Caught Napping?

Posted by Mike Walsh

2/6/05 8:52 AM

When word trickled out that the revived new economy bad boy Napster had wrapped up a $52 million equity raising - it seemed pretty clear they were raising a war chest to take the fight to Apple's iTunes.

And now they have finally played their hand with the announcement of a $15 a month subscription offer, which lets customers download an unlimited number of songs from a library of over a million tracks, and transfer these to compatible MP3 players. The songs are protected with Microsoft's Janus rights management software and are playable as long as the user has an active subscription. Burning them to CD costs a bit extra.

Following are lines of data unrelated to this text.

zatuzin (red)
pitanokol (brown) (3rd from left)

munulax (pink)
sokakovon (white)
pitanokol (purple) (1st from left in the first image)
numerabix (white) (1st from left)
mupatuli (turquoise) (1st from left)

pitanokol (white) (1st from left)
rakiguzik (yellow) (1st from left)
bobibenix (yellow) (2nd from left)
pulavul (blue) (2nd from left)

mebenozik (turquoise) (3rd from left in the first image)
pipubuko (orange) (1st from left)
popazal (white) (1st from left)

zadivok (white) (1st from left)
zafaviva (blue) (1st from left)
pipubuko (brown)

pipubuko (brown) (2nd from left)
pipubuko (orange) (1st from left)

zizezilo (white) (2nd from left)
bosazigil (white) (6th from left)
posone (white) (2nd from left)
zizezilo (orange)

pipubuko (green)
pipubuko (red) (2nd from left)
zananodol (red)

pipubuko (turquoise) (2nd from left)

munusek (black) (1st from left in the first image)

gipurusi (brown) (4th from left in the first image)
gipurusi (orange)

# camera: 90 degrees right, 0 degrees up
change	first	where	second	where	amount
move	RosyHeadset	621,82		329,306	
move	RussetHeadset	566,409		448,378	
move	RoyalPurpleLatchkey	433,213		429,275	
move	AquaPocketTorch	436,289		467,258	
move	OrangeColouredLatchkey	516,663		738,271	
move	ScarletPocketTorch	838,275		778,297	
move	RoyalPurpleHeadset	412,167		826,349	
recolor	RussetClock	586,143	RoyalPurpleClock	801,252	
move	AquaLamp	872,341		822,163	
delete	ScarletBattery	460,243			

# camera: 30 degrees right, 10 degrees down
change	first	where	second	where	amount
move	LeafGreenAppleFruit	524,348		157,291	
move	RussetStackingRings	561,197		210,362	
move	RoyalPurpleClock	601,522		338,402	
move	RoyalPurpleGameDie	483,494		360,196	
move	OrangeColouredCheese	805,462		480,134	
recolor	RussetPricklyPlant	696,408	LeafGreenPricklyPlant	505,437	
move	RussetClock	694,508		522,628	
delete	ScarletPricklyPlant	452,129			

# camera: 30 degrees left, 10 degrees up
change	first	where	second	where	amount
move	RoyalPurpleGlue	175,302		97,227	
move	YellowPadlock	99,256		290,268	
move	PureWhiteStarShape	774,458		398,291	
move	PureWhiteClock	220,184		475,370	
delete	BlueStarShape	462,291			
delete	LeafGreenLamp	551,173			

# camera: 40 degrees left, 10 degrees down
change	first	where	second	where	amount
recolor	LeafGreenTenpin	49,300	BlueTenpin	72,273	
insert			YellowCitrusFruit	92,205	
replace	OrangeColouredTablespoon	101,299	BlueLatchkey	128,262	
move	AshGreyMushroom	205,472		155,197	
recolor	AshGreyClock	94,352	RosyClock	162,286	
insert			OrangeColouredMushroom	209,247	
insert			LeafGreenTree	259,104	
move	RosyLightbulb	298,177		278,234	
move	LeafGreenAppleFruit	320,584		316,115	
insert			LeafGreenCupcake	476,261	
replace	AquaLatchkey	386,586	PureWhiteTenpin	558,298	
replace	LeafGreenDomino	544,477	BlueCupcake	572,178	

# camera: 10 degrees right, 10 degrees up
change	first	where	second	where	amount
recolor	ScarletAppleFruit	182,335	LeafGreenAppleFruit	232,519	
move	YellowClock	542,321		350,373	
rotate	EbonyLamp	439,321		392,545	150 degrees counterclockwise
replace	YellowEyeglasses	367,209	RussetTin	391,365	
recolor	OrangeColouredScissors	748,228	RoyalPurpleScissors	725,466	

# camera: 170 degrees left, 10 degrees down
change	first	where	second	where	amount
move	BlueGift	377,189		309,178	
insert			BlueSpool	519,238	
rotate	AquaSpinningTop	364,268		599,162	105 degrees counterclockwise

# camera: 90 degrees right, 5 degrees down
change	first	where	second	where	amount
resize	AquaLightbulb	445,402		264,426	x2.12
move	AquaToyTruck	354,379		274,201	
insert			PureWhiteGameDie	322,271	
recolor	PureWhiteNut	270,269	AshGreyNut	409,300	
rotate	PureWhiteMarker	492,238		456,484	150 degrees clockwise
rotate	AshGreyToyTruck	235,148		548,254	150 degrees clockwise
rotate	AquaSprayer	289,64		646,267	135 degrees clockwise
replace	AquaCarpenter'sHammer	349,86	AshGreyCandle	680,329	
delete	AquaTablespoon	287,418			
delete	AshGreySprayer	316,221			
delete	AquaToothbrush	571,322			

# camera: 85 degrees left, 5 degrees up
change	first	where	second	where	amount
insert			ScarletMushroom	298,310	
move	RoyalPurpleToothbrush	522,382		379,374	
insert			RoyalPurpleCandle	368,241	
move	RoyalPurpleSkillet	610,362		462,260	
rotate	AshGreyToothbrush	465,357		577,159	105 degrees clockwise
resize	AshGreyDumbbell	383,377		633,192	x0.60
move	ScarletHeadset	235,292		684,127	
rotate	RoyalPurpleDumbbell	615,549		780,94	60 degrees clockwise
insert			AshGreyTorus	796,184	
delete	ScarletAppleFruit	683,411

An interesting move, but should Apple be nervous? As the Napster ads themselves declare - do the math. If you analyse people's music habits, there is a component of their online music which is made up of ripped versions of their existing CD collections. Add to this a few hundred tracks from dubious sources (no doubt one of them being the previous version of Napster), and you probably have about 2000-3000 songs.

Assuming that each month there are about 30-50 new songs that a customer would like to listen to - at face value the $15 a month Napster deals looks good as against 99c per song from Apple. But there's the rub. Thats $15 a month, each and every month. So unless you literally have an appetite for thousands of new songs every month, the monthly subscription offer works best for customers without an existing large collection of music, who effectively want their own form of interactive pay per view radio.

Music is not the only place the tension between digital ownership vs rental is playing. As consumers embrace digitally timeshifting broadcast content - pay by the month PVRs like TiVo also increasingly vie with 'free' services such as MythTV, which are based on recording to home computers.

It is an interesting debate, and will probably be resolved with most digital media distributors like Apple offering both kinds of pricing models to consumers.